▶ [Jobs]:
A. In the forum thread on hiding a popup, list in order every number that comes right after "Upvotes:" or "Reputation:".
B. Copy the forum thread on hiding a popup word for word, from "Reputation: 642" to "keep it hidden.".
C. In the forum thread on hiding a popup, what class name is given as an example to add when the popup is first shown?

Your on-click function is not getting called, so instead of that you can give id to your close button image and then write close function accordingly.

Assuming id of your close image is close.

Then JS would be :

$("#close").on('click', function(){
   $("#spopup").hide("slow");
});

Please check fiddle for your solution Fiddle Link

Upvotes: 2

murrometz
murrometz

Reputation: 904

When you first show a popup add a class to it. Like "fired".

Then when you scroll, check if the popup has this class.

And if not, then show it.

Upvotes: 0

BlackBurn027
BlackBurn027

Reputation: 642

A simple / quick fix for this issue would be to use a global variable which acts as a flag

Initially the flag shall be 0 / false

On start scrolling when he event triggers check if the flag was rised (wasClosed)

if not then show the pop up else keep it hidden.

The flag will be switch to true once the user clicks on the close button.

A block of data:
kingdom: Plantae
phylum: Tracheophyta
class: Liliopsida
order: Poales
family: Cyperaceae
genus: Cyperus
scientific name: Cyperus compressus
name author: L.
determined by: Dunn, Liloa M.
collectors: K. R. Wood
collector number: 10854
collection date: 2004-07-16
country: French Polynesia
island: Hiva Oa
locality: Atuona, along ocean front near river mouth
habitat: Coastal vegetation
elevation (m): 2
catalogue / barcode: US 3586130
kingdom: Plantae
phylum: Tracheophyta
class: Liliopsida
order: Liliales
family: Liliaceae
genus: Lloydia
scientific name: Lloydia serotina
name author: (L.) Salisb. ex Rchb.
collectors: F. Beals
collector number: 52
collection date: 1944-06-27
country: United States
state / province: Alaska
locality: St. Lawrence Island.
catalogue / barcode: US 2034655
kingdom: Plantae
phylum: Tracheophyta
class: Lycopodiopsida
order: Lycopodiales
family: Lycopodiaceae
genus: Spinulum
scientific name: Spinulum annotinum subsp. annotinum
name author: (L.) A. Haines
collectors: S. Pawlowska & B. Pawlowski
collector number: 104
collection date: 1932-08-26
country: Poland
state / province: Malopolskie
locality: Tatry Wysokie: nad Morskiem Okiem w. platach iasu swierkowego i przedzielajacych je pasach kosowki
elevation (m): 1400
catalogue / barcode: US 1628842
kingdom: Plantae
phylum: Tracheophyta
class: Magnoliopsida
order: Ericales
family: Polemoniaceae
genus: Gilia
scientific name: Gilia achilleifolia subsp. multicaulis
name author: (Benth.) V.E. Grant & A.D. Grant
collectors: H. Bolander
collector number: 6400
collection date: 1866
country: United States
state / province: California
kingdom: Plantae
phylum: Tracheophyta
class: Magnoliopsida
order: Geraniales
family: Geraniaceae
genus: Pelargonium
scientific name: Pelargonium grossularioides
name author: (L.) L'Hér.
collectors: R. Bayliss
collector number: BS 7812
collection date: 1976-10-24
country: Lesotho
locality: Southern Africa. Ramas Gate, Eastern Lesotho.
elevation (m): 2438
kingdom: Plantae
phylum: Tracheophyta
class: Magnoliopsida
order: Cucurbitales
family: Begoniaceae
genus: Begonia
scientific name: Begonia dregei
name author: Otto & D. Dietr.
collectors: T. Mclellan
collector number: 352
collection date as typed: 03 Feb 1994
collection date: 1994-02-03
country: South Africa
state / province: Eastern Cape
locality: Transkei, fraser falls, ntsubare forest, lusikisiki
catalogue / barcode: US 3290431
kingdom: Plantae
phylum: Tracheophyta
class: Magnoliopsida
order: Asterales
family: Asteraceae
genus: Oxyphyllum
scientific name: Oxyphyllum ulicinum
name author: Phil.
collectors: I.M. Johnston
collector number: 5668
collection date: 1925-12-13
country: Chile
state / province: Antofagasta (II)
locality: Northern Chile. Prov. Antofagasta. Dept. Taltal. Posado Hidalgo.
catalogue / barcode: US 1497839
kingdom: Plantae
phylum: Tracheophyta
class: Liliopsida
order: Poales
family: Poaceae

▶ [Solutions to the exercise]:
A. 2, 904, 0, 642

B.
Reputation: 642

A simple / quick fix for this issue would be to use a global variable which acts as a flag

Initially the flag shall be 0 / false

On start scrolling when he event triggers check if the flag was rised (wasClosed)

if not then show the pop up else keep it hidden.

C. "fired"